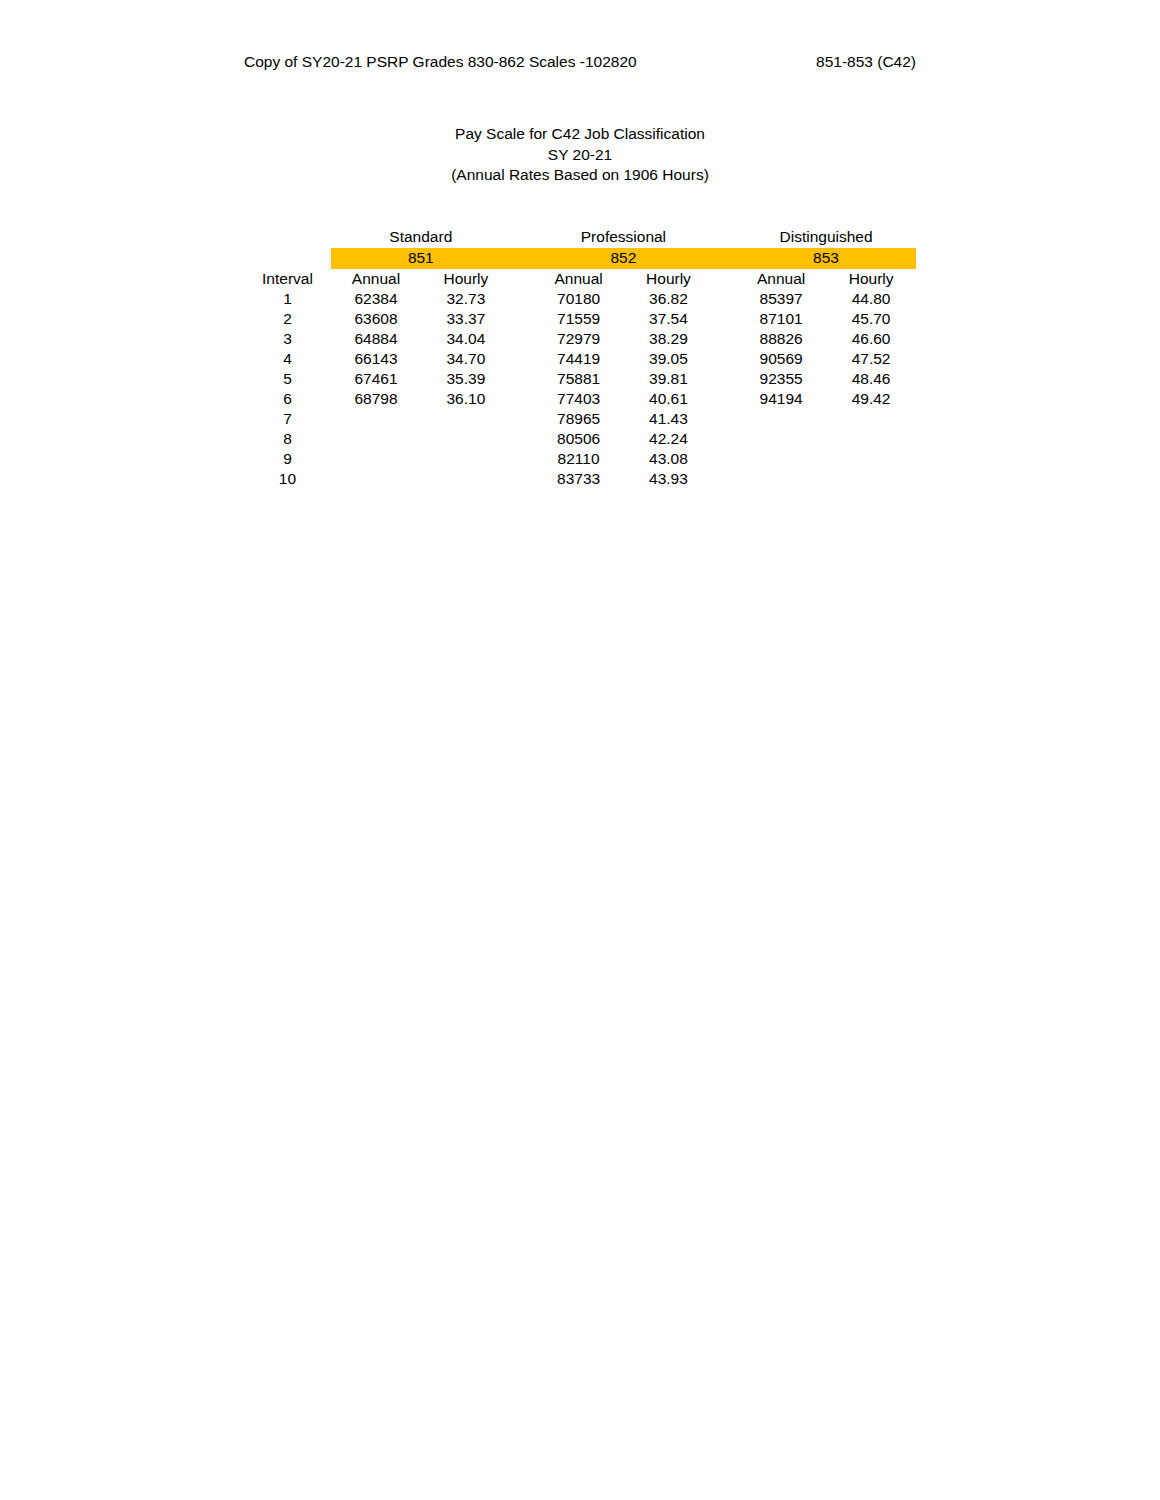Copy of SY20-21 PSRP Grades 830-862 Scales -102820
851-853 (C42)
Pay Scale for C42 Job Classification
SY 20-21
(Annual Rates Based on 1906 Hours)
| | Standard | | Professional | | Distinguished |
| | 851 | | 852 | | 853 |
| Interval | Annual | Hourly | | Annual | Hourly | | Annual | Hourly |
| 1 | 62384 | 32.73 | | 70180 | 36.82 | | 85397 | 44.80 |
| 2 | 63608 | 33.37 | | 71559 | 37.54 | | 87101 | 45.70 |
| 3 | 64884 | 34.04 | | 72979 | 38.29 | | 88826 | 46.60 |
| 4 | 66143 | 34.70 | | 74419 | 39.05 | | 90569 | 47.52 |
| 5 | 67461 | 35.39 | | 75881 | 39.81 | | 92355 | 48.46 |
| 6 | 68798 | 36.10 | | 77403 | 40.61 | | 94194 | 49.42 |
| 7 | | | | 78965 | 41.43 | | | |
| 8 | | | | 80506 | 42.24 | | | |
| 9 | | | | 82110 | 43.08 | | | |
| 10 | | | | 83733 | 43.93 | | | |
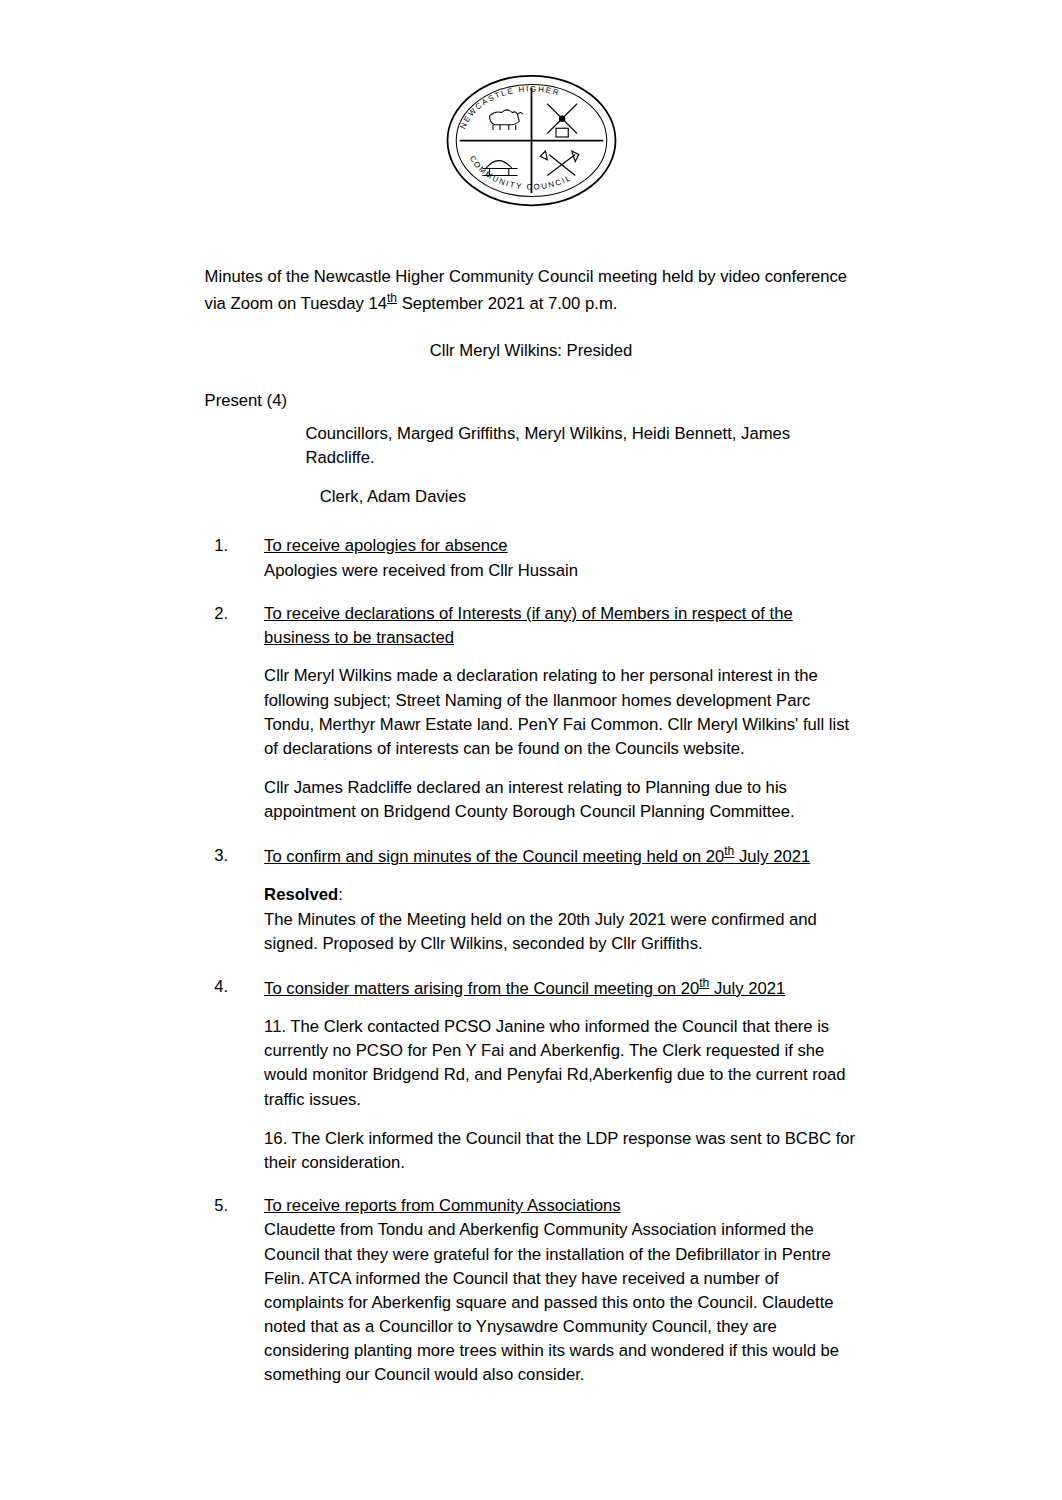NEWCASTLE HIGHER COMMUNITY COUNCIL
Minutes of the Newcastle Higher Community Council meeting held by video conference via Zoom on Tuesday 14th September 2021 at 7.00 p.m.
Cllr Meryl Wilkins: Presided
Present (4)
Councillors, Marged Griffiths, Meryl Wilkins, Heidi Bennett, James Radcliffe.
Clerk, Adam Davies
1. To receive apologies for absence
Apologies were received from Cllr Hussain
2. To receive declarations of Interests (if any) of Members in respect of the business to be transacted
Cllr Meryl Wilkins made a declaration relating to her personal interest in the following subject; Street Naming of the llanmoor homes development Parc Tondu, Merthyr Mawr Estate land. PenY Fai Common. Cllr Meryl Wilkins' full list of declarations of interests can be found on the Councils website.
Cllr James Radcliffe declared an interest relating to Planning due to his appointment on Bridgend County Borough Council Planning Committee.
3. To confirm and sign minutes of the Council meeting held on 20th July 2021
Resolved:
The Minutes of the Meeting held on the 20th July 2021 were confirmed and signed. Proposed by Cllr Wilkins, seconded by Cllr Griffiths.
4. To consider matters arising from the Council meeting on 20th July 2021
11. The Clerk contacted PCSO Janine who informed the Council that there is currently no PCSO for Pen Y Fai and Aberkenfig. The Clerk requested if she would monitor Bridgend Rd, and Penyfai Rd,Aberkenfig due to the current road traffic issues.
16. The Clerk informed the Council that the LDP response was sent to BCBC for their consideration.
5. To receive reports from Community Associations
Claudette from Tondu and Aberkenfig Community Association informed the Council that they were grateful for the installation of the Defibrillator in Pentre Felin. ATCA informed the Council that they have received a number of complaints for Aberkenfig square and passed this onto the Council. Claudette noted that as a Councillor to Ynysawdre Community Council, they are considering planting more trees within its wards and wondered if this would be something our Council would also consider.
· · · · ·
▶ _WHAT YOU WILL DO_
Make a word-for-word copy of the entries, without any pictures.

▶ _RESPONSE TO THE EXERCISE_
Copy of SY20-21 PSRP Grades 830-862 Scales -102820
851-853 (C42)
Pay Scale for C42 Job Classification
SY 20-21
(Annual Rates Based on 1906 Hours)
| | Standard | | Professional | | Distinguished |
| | 851 | | 852 | | 853 |
| Interval | Annual | Hourly | | Annual | Hourly | | Annual | Hourly |
| 1 | 62384 | 32.73 | | 70180 | 36.82 | | 85397 | 44.80 |
| 2 | 63608 | 33.37 | | 71559 | 37.54 | | 87101 | 45.70 |
| 3 | 64884 | 34.04 | | 72979 | 38.29 | | 88826 | 46.60 |
| 4 | 66143 | 34.70 | | 74419 | 39.05 | | 90569 | 47.52 |
| 5 | 67461 | 35.39 | | 75881 | 39.81 | | 92355 | 48.46 |
| 6 | 68798 | 36.10 | | 77403 | 40.61 | | 94194 | 49.42 |
| 7 | | | | 78965 | 41.43 | | | |
| 8 | | | | 80506 | 42.24 | | | |
| 9 | | | | 82110 | 43.08 | | | |
| 10 | | | | 83733 | 43.93 | | | |
NEWCASTLE HIGHER COMMUNITY COUNCIL
Minutes of the Newcastle Higher Community Council meeting held by video conference via Zoom on Tuesday 14th September 2021 at 7.00 p.m.
Cllr Meryl Wilkins: Presided
Present (4)
Councillors, Marged Griffiths, Meryl Wilkins, Heidi Bennett, James Radcliffe.
Clerk, Adam Davies
1. To receive apologies for absence
Apologies were received from Cllr Hussain
2. To receive declarations of Interests (if any) of Members in respect of the business to be transacted
Cllr Meryl Wilkins made a declaration relating to her personal interest in the following subject; Street Naming of the llanmoor homes development Parc Tondu, Merthyr Mawr Estate land. PenY Fai Common. Cllr Meryl Wilkins' full list of declarations of interests can be found on the Councils website.
Cllr James Radcliffe declared an interest relating to Planning due to his appointment on Bridgend County Borough Council Planning Committee.
3. To confirm and sign minutes of the Council meeting held on 20th July 2021
Resolved:
The Minutes of the Meeting held on the 20th July 2021 were confirmed and signed. Proposed by Cllr Wilkins, seconded by Cllr Griffiths.
4. To consider matters arising from the Council meeting on 20th July 2021
11. The Clerk contacted PCSO Janine who informed the Council that there is currently no PCSO for Pen Y Fai and Aberkenfig. The Clerk requested if she would monitor Bridgend Rd, and Penyfai Rd,Aberkenfig due to the current road traffic issues.
16. The Clerk informed the Council that the LDP response was sent to BCBC for their consideration.
5. To receive reports from Community Associations
Claudette from Tondu and Aberkenfig Community Association informed the Council that they were grateful for the installation of the Defibrillator in Pentre Felin. ATCA informed the Council that they have received a number of complaints for Aberkenfig square and passed this onto the Council. Claudette noted that as a Councillor to Ynysawdre Community Council, they are considering planting more trees within its wards and wondered if this would be something our Council would also consider.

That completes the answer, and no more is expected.